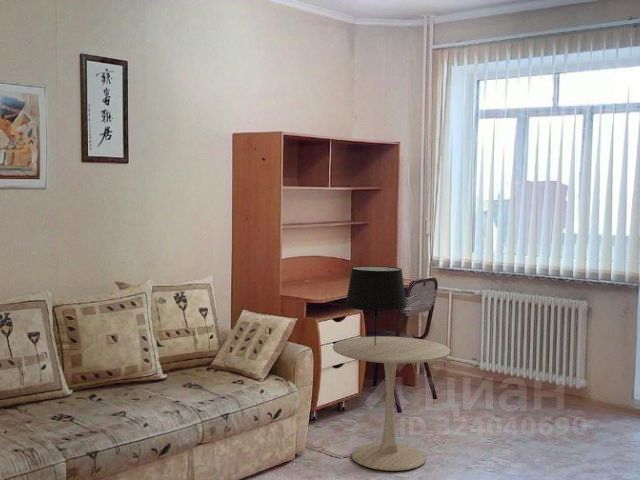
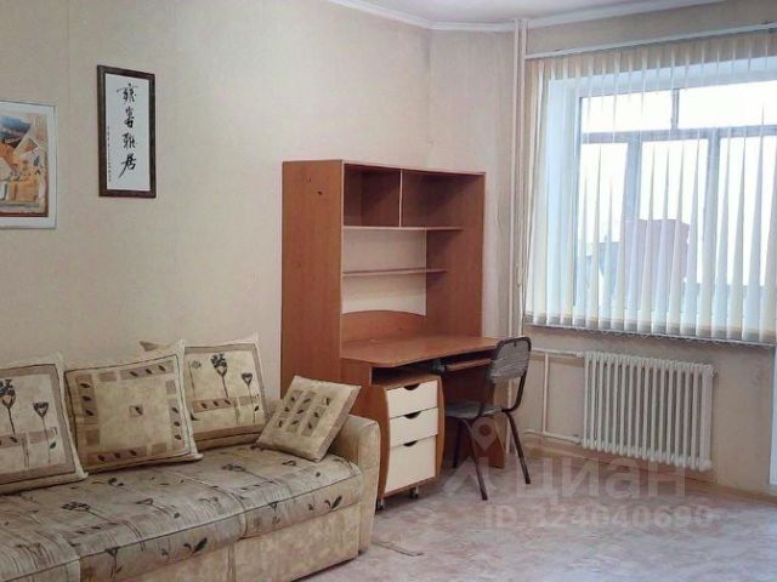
- side table [332,335,451,472]
- table lamp [345,265,408,345]
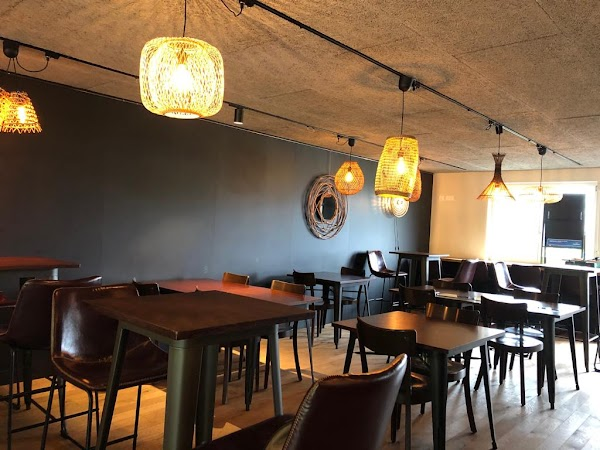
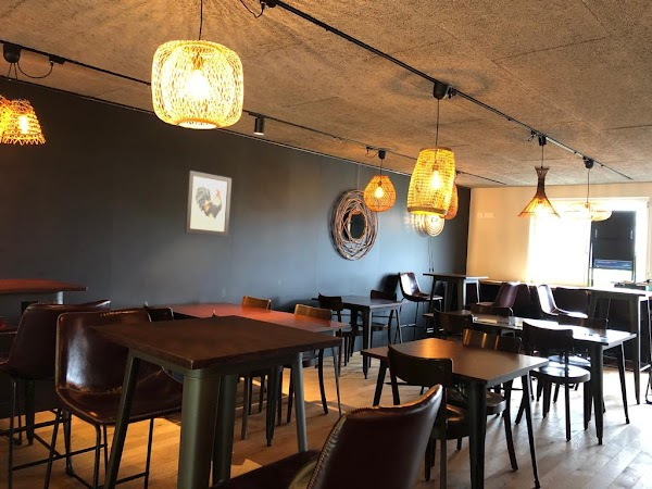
+ wall art [184,170,233,237]
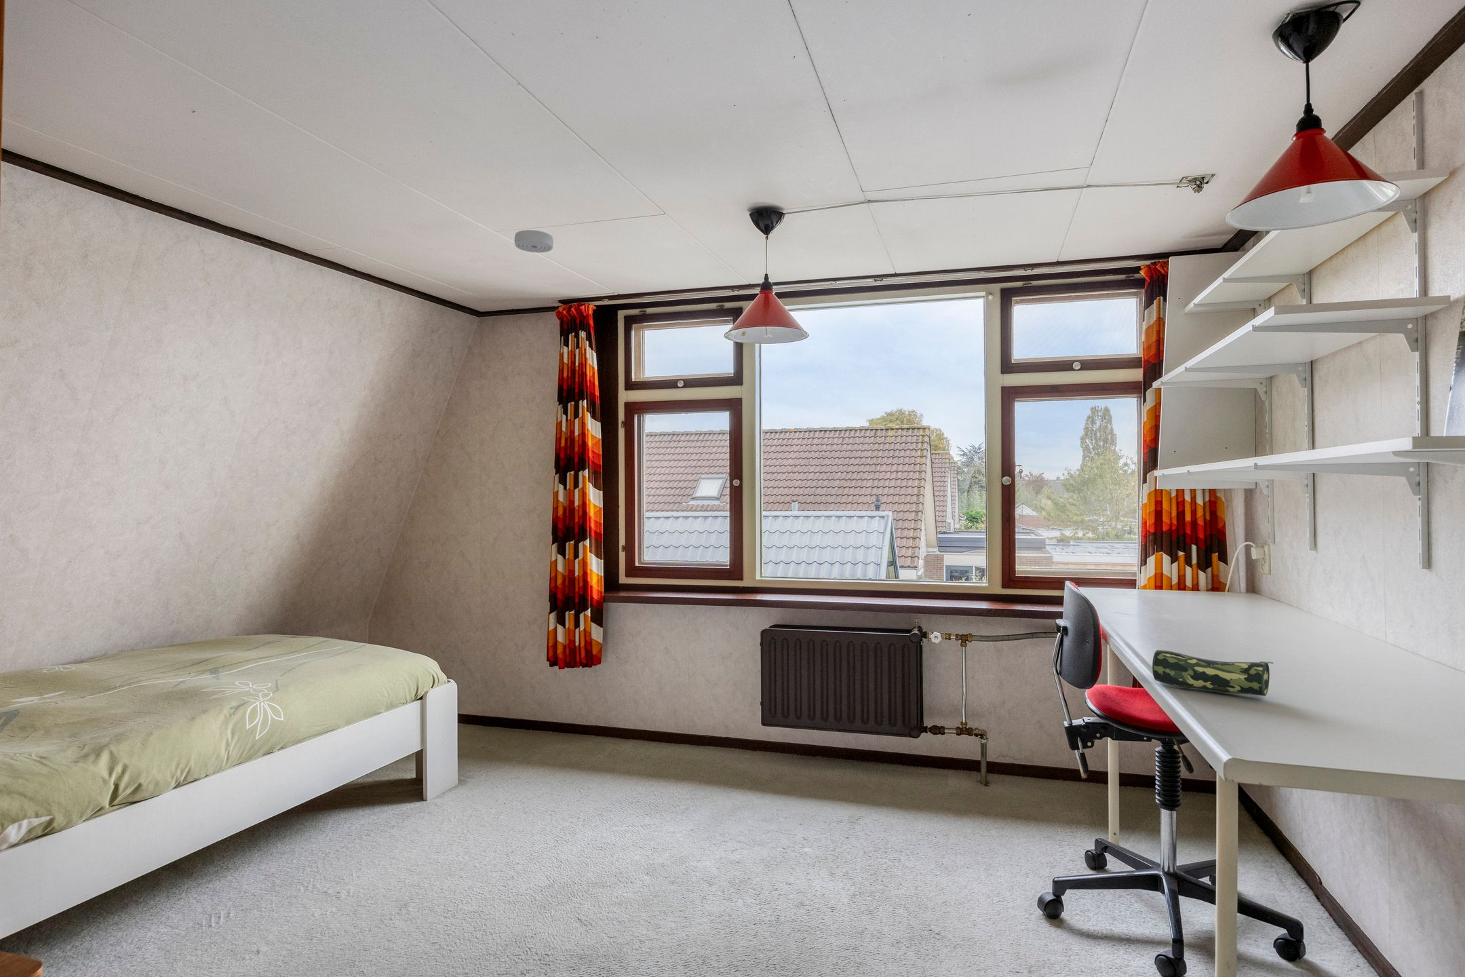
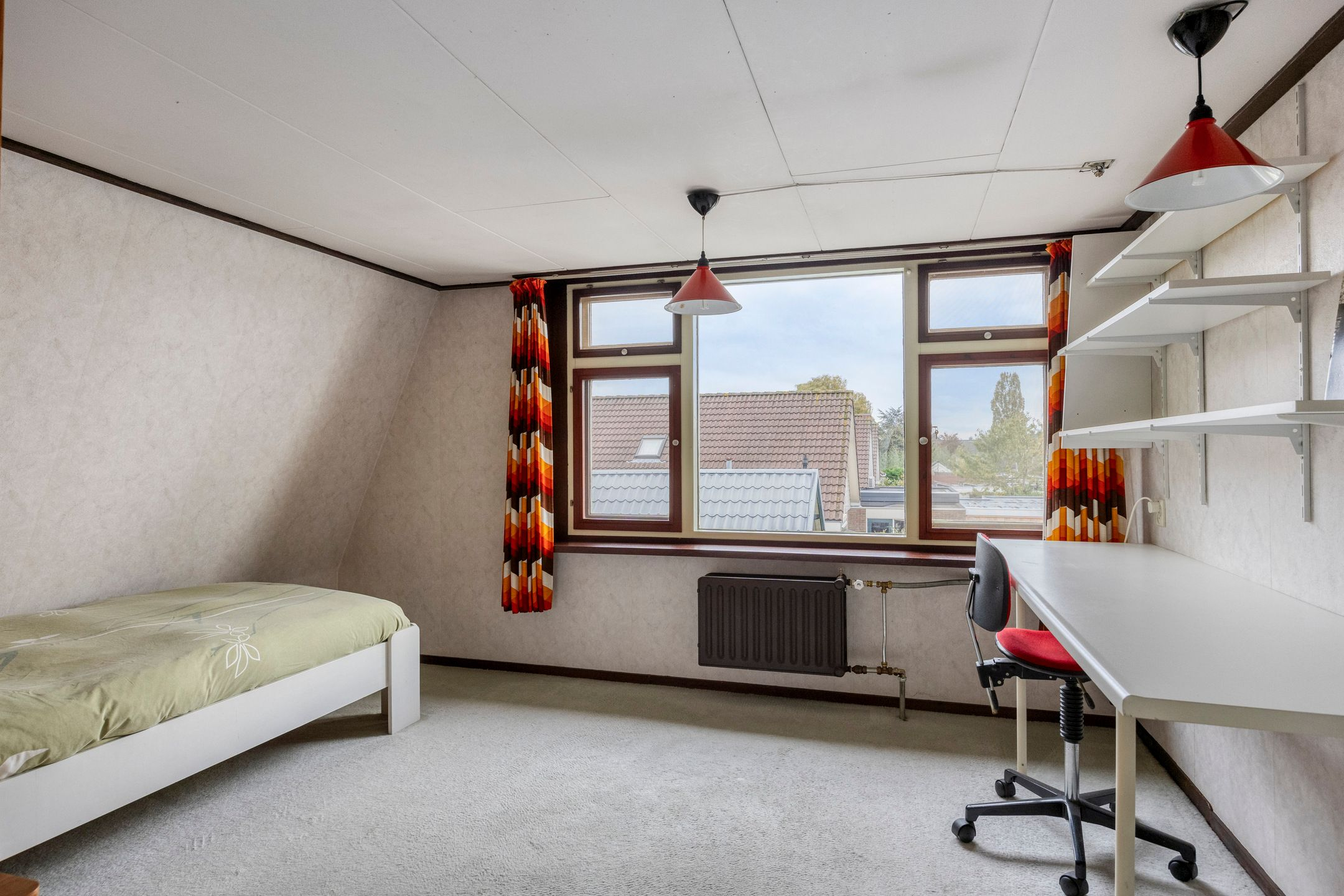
- smoke detector [514,229,554,253]
- pencil case [1152,649,1274,697]
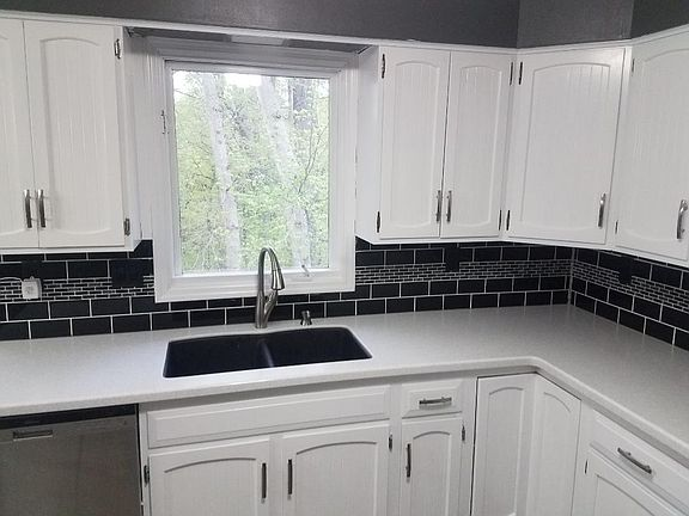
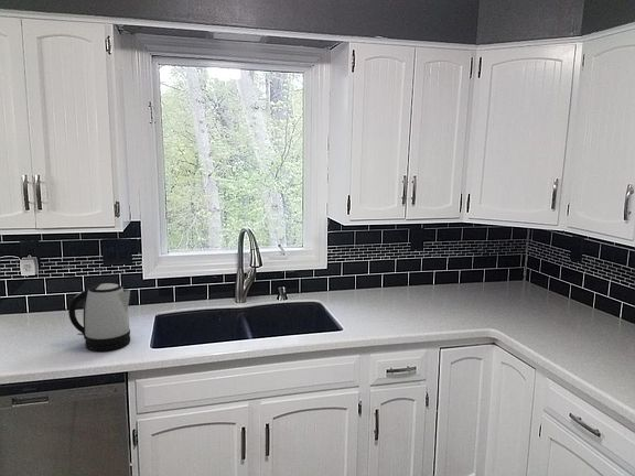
+ kettle [67,282,131,351]
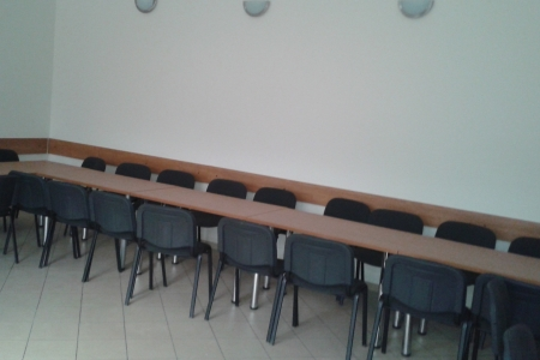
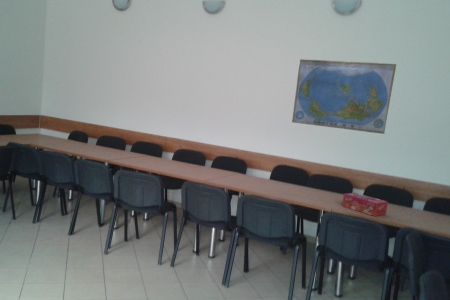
+ world map [291,58,397,135]
+ tissue box [341,192,389,217]
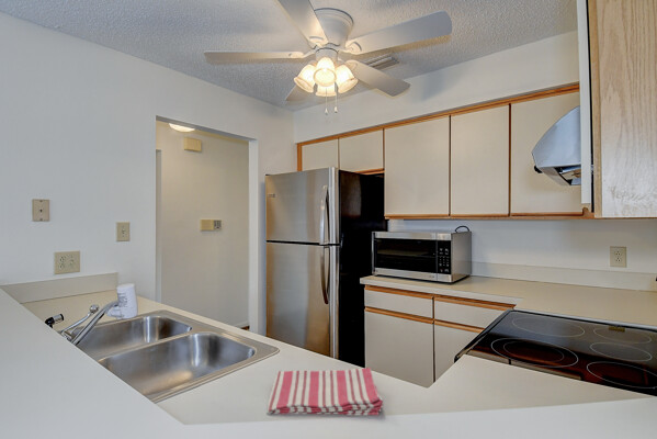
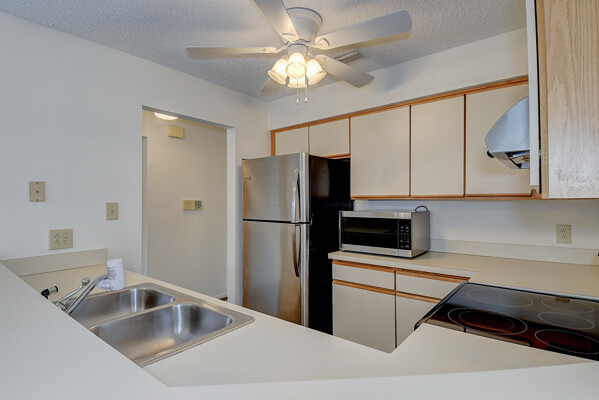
- dish towel [265,367,385,416]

===

_Work required_
Output the records exactly, please. The pictures are not part of the copy.

_Exercise response_
- side table [332,335,451,472]
- table lamp [345,265,408,345]
+ wall art [184,170,233,237]
- smoke detector [514,229,554,253]
- pencil case [1152,649,1274,697]
+ kettle [67,282,131,351]
+ world map [291,58,397,135]
+ tissue box [341,192,389,217]
- dish towel [265,367,385,416]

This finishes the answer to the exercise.